Allen Menschen respektvoll begegnet
«Dem Volk Gottes dienen» lautete der Wahlspruch von Ivo Fürer bei der Bischofsweihe. Und er lebte auch danach. Stets näherte sich Ivo Fürer den Menschen mit grosser Achtsamkeit. Er zollte allen seinen Respekt, überkonfessionell, interreligiös, und auch nicht auf die damals noch als katholische Partei betrachtete CVP beschränkt. Oder wie es die einstige St. Galler Regierungsrätin Kathrin Hilber einmal zusammenfasste: «Ivo Fürer hat einen neuen Stil geprägt. Als Regierungsmitglied, das seinen Geschäftssitz im Regierungsgebäude hat, und so zur Nachbarin von Bischof Ivo wurde, weiss ich um das Privileg, die reale und symbolische Öffnung dieser Türe miterlebt zu haben.»

Bis heute unvergessen bleibt die Episode, als sich Ivo Fürer eine Woche nach der Weihe in einem Brief an die Seelsorgerinnen und Seelsorger des Bistums wandte. Was der Bischof mitzuteilen hatte, war weder ein ausgefeiltes Regierungsprogramm noch spirituelle Erbauung. Er wollte den Seelsorgenden schlicht und einfach zeigen, wie wichtig ihm der Kontakt mit ihnen ist. Die Bischofswohnung galt in den Jahren danach denn auch als offenes Haus für kirchliche Mitarbeiterinnen und Mitarbeiter. Regelmässig lud er zu gemeinsamen Essen ein. Führen weniger durch Dekrete vom Schreibtisch aus, sondern durch Diskussionen – dieser «Symposium»-Stil war für Ivo Fürer charakteristisch.
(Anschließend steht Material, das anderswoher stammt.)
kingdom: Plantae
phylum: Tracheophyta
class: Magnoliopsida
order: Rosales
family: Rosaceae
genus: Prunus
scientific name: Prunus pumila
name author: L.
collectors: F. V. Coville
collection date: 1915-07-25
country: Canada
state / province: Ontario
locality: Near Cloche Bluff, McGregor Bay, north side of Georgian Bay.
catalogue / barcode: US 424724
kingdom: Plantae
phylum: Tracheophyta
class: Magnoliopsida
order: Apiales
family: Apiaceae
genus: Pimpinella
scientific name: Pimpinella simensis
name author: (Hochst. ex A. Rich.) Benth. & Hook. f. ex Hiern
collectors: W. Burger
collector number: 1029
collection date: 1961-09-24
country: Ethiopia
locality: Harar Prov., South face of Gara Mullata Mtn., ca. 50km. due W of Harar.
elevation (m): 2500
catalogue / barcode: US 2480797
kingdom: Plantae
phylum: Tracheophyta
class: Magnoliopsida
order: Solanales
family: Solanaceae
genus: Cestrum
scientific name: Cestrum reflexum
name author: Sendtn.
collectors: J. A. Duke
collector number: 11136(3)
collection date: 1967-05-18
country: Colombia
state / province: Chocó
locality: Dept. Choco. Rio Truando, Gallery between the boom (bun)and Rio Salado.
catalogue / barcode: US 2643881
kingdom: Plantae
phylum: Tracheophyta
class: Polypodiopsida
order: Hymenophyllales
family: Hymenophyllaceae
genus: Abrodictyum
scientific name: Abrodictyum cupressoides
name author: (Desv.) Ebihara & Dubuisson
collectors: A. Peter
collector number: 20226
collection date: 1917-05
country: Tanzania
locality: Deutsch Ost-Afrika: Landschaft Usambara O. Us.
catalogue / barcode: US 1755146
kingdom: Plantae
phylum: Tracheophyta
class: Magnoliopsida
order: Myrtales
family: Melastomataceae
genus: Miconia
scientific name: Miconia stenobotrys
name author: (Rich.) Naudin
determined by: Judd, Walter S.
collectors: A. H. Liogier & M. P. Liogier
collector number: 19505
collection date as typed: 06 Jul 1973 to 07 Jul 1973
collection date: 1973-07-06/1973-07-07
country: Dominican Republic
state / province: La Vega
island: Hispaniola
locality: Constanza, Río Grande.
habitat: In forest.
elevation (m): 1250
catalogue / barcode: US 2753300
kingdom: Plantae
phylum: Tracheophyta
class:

Berufswunsch stand früh fest
Ivo Fürers Weg zeichnete sich bereits früh ab. Wie sein ein Jahr jüngerer Bruder Alex in einem Buch über Ivo Fürer ausführt, soll er bereits von allem Anfang an unerschütterlich gesagt haben: «Ich werde Priester und Pfarrer». Von der Position des Bischofs habe er seines Wissens allerdings nie gesprochen. Und so kam es, dass Ivo Fürer Theologie in Innsbruck (A) studierte. Am 3. April 1954 folgte die Priesterweihe in der Kathedrale St. Gallen. Zu seinen weiteren Stationen gehörten ein Studium des Kanonischen Rechts an der Päpstlichen Universität Gregoriana in Rom. Anschliessend wirkte er als Vikar in Herisau (1958–1963) und Altstätten (1963–1967). 1967 wurde er Bischöflicher Sekretär und ab 1969 war er Bischofsvikar in St. Gallen. 1991 wurde er vom Administrationsrat zum Domdekan gewählt, parallel führte er seine Tätigkeit als Generalsekretär des CCEE weiter. Am 28. März 1995 wählte ihn das Domkapitel zum zehnten Bischof von St. Gallen. Auch als emeritierter Bischof blieb er noch längere Zeit aktiv, u. a. als Stiftungsratspräsident beim Fastenopfer, heute Fastenaktion.